### EXCERPT:
━━━━━━
Skip to content

Testing: Probability functions

Bob Carpenter edited this page Jul 1, 2020 · 2 revisions

Distribution Tests

We've written a framework for testing our univariate distribution functions. It's not well doc'ed and the framework is pretty complicated, but it is used to make sure our distributions are ok. (Well -- ok enough.)

This is an attempt to document how to use the framework and how we ended up with this framework.

How

In this section, I'll describe how to run the tests and what's happening.

How to Run All the Distribution Tests (for the impatient)

From within the Math library:

./runTests.py test/prob

This will take hours, perhaps many hours. Most of the time is spent compiling. You might want to add the parallel flag to the python script.

Steps Involved in Running All the Tests

Here, I'm just going to describe the steps that are taken to run the tests. Details on how to write a test and what's inside the framework are further down. These are the steps taken when calling ./runTests.py test/prob -- just broken out step by step.

  1. make generate-tests is called.
    1. This first builds the test/prob/generate_tests executable from test/prob/generate_tests.cpp.
    2. For each test file inside test/prob/*/*, it will call the executable with the test file as the first argument and the number of template instantiations per file within the second argument. For example, for testing the bernoulli_log() function, make will call: test/prob/generate_tests test/prob/bernoulli/bernoulli_test.hpp 100 The call to the executable will generate 5 different test files, all within the test/prob/bernoulli/ folder:
      • bernoulli_00000_generated_fd_test.cpp
      • bernoulli_00000_generated_ffd_test.cpp
      • bernoulli_00000_generated_ffv_test.cpp
      • bernoulli_00000_generated_fv_test.cpp
      • bernoulli_00000_generated_v_test.cpp These generated files are actual unit tests and can be run just like any other test in the math library. The {fd, ffd, ffv, fv, v} are the types of instantiations within the file. Those types map to: fvar<double>, fvar<fvar<double>>, fvar<fvar<var>>, fvar<var>, var. In disributions with many arguments, there will be more than 1 file per types of instantiations.
  2. Each of the test files within test/prob/*/* are compiled.
  3. Each of the test files within test/prob/*/* is run.

How to Run a Single Distribution Test?
━━━━━━
### PROVIDED RECORDS:
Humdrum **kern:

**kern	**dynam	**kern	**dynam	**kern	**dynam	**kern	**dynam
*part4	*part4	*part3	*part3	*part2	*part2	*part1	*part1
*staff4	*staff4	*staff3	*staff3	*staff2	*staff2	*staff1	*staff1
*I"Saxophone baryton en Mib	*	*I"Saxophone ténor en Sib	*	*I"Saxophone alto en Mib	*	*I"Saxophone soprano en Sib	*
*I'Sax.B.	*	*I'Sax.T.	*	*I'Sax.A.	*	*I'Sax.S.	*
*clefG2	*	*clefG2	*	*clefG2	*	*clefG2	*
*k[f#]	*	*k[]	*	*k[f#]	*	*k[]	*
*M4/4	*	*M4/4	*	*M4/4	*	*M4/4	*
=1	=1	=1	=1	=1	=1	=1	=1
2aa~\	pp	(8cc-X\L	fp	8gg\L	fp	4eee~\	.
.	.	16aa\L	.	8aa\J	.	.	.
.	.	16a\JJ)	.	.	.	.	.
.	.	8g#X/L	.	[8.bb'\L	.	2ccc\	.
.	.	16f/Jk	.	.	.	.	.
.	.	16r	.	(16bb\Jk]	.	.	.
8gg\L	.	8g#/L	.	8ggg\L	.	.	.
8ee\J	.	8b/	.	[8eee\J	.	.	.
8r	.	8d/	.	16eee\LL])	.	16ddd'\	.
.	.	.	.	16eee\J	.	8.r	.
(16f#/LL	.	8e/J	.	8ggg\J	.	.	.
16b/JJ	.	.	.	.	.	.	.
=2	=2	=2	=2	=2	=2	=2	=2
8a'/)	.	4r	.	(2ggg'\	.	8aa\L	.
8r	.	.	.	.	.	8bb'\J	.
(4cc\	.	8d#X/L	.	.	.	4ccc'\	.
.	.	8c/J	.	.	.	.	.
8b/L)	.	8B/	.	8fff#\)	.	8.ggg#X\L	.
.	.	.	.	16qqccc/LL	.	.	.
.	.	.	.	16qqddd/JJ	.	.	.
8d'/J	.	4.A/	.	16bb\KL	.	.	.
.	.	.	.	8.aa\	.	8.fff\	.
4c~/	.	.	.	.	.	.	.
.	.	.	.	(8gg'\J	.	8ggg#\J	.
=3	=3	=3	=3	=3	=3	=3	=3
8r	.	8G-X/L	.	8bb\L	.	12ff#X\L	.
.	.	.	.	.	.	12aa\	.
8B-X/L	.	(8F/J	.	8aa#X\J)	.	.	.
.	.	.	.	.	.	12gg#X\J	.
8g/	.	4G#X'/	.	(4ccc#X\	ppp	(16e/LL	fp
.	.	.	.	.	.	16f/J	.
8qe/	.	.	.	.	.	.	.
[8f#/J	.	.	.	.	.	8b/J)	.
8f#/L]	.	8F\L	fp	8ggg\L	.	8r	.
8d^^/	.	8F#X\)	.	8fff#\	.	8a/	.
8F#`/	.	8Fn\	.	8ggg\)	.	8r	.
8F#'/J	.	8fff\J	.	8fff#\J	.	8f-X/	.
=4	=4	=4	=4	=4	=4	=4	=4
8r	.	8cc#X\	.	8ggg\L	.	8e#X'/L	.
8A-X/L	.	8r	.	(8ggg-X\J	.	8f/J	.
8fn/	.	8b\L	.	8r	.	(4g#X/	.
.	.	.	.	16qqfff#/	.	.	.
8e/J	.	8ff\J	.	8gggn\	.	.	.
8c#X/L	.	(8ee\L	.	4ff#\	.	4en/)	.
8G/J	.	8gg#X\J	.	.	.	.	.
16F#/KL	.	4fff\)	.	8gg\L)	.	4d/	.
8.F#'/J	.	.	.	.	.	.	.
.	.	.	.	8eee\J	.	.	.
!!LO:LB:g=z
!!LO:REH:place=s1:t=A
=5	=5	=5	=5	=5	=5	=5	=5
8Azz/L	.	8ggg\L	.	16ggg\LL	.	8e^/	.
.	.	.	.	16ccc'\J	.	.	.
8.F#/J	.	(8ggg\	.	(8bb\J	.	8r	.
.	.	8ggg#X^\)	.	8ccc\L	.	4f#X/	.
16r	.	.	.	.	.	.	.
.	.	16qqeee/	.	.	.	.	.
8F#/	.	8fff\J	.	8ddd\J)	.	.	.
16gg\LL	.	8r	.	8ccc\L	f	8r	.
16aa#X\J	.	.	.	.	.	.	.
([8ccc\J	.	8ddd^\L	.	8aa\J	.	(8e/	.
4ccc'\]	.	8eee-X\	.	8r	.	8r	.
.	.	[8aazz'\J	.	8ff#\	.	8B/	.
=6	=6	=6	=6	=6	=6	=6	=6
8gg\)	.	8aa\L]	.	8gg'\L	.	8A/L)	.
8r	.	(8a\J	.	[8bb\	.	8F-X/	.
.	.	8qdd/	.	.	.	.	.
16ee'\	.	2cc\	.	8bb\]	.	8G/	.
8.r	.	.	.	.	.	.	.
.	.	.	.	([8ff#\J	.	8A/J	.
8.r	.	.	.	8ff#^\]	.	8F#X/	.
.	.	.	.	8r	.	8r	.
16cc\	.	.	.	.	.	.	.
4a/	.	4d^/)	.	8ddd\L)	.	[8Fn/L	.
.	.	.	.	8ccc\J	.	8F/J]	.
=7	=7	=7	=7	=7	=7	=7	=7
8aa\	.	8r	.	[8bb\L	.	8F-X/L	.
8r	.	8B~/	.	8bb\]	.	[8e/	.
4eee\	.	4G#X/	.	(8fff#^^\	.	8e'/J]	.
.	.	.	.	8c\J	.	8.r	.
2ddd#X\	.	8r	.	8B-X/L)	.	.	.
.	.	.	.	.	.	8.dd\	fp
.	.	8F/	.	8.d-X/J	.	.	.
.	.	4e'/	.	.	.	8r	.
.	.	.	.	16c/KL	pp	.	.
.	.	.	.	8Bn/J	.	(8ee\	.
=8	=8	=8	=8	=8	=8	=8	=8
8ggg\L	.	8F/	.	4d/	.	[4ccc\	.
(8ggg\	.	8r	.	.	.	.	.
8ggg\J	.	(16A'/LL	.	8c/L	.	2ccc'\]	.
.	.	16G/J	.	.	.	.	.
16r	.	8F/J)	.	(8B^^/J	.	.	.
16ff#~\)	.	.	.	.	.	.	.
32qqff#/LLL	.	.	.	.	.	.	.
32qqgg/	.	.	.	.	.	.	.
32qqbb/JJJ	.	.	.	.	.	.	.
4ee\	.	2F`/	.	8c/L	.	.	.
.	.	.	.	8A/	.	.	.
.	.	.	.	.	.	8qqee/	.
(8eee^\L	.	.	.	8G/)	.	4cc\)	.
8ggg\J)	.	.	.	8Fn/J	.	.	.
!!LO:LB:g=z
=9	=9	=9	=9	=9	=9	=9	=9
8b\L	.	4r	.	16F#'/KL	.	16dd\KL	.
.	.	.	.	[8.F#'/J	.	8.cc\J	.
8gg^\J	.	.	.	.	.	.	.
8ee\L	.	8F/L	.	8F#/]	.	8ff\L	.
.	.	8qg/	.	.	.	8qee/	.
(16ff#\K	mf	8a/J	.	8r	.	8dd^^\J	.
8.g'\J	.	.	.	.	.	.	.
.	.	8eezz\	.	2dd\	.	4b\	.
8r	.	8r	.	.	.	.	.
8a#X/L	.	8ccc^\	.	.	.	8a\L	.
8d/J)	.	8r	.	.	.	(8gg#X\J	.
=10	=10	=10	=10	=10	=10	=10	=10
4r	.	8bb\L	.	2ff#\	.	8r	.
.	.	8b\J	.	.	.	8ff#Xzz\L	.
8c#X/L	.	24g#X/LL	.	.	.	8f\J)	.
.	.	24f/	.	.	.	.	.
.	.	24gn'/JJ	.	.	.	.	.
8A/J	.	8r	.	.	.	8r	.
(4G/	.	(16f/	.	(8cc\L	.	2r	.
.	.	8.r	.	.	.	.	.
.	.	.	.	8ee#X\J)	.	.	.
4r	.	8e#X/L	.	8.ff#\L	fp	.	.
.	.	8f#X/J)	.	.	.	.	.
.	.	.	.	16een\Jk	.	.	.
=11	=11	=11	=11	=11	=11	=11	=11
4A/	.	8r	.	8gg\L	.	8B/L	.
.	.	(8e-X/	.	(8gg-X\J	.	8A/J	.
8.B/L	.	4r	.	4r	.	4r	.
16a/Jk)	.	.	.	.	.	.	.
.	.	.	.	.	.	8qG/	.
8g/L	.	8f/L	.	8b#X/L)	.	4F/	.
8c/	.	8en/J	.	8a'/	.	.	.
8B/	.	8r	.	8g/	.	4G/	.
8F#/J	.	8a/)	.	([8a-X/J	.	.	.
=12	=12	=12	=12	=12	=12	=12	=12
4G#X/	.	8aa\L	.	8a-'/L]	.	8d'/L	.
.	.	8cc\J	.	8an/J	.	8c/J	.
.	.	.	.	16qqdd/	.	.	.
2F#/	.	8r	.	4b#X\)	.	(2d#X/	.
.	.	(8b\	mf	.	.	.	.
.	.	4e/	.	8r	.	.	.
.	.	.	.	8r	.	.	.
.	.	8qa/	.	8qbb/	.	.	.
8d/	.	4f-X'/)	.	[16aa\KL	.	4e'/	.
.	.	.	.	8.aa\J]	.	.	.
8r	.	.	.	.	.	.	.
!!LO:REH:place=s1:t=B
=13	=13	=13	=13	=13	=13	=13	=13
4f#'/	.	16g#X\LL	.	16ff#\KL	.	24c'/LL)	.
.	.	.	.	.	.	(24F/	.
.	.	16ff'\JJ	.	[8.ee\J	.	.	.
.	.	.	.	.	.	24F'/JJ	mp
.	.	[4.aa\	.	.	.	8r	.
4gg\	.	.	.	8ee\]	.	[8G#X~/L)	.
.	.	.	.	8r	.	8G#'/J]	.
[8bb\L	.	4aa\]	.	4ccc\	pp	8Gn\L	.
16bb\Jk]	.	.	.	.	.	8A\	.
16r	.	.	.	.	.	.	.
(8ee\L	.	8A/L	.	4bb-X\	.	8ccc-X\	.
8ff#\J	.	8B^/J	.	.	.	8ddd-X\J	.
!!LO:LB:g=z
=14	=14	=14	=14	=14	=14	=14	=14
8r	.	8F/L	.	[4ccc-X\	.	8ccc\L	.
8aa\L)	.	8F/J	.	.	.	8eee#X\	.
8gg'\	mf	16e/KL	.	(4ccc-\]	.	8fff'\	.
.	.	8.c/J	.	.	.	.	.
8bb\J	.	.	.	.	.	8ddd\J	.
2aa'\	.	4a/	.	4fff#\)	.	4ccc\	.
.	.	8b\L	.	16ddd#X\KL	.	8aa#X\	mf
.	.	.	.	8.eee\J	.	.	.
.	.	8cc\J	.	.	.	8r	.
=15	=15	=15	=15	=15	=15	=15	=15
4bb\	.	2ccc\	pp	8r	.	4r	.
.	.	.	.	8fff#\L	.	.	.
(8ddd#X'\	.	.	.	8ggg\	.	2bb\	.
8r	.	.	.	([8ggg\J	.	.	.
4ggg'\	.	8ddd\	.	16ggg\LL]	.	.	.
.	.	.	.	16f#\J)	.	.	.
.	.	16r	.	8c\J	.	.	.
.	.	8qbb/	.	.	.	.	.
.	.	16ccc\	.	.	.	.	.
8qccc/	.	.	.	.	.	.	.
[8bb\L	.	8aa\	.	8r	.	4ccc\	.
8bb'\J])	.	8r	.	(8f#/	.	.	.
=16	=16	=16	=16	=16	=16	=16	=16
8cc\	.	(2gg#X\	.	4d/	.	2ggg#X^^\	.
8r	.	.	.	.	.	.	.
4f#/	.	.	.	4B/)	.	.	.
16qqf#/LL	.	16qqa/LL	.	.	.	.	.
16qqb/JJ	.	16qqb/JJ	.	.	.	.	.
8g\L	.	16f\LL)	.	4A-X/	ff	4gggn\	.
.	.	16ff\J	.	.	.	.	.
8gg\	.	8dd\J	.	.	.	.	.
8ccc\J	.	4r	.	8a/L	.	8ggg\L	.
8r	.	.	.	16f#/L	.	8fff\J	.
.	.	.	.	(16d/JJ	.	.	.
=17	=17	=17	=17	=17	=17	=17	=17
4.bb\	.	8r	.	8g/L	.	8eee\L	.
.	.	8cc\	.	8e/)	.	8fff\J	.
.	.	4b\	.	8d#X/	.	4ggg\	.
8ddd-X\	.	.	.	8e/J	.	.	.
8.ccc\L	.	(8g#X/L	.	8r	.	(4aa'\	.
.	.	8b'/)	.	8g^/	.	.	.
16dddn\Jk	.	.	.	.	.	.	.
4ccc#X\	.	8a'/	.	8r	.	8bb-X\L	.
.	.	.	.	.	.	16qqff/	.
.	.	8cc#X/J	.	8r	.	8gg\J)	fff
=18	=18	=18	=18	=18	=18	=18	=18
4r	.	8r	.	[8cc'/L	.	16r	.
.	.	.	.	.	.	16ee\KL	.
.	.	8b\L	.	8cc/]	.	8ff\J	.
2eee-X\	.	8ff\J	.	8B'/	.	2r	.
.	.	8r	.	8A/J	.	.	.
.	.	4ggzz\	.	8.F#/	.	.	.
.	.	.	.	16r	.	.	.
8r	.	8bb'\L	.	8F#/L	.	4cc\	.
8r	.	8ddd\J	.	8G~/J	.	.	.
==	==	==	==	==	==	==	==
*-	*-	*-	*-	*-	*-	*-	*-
━━━━━━
### EXERCISE TASK A:
According to the distribution tests page, what takes up most of the time when all the distribution tests are run?
### EXERCISE TASK B:
Carry on the distribution tests page from its last line, in the same style.

### RESULT A:
Compiling.

### RESULT B:
The easiest way is to:

  1. Generate all the tests: make generate-tests
  2. Run the test. For example, it were the bernoulli test for reverse mode: ./runTests.py test/prob/bernoulli/bernoulli_00000_generated_v_test.cpp

An alternative to step 1, is to generate tests from a specific header file with a command such as:

./test/prob/generate_tests test/prob/normal/normal_cdf_test.hpp 100

The test/prob/generate_tests is the executable that generates these tests. It takes two arguments: the first is the header file that is used to generate the individual tests, and the second is the number of template instantiations within a single file. If that's larger, there are fewer files and the compile times take longer per file. We have this because certain compilers are unable to instantiate everything all at once.

Why?

Before getting into how to write a distribution test, I'll walk through some of the reasons why we built a framework for testing distribution functions.

As with almost everything complicated in Stan, the testing framework was built in part out of necessity and part as a reaction. The framework was built after we started vectorizing functions. In earlier versions of Stan, we didn't have vectorized functions. For a 3 argument function, like normal_log(T1 y, T2 mu, T3 sigma), we had 8 (2^3; each template argument can be double or stan::nath::var) instantiations that we wrote out by hand. That's not individual tests. At that time, we probably had 2 tests per instantiation: one for good arguments which would have tested the result, the gradients, and the propto flag, and a second test for invalid arguments which would have tested for exceptions. So, with 8 instantiations, that was 16 hand-written tests. That was managagble, but when we started to vectorize, we realized that it wasn't. With vectorization, that same function now allows for 512 different instantiations. We now are instantiating with different containers. For double, it's: double, std::vector<double>, Eigen::Matrix<double, -1, 1>, Eigen::Matrix<double, 1, -1>. And we have the instantiations with double replaced with stan::math::var.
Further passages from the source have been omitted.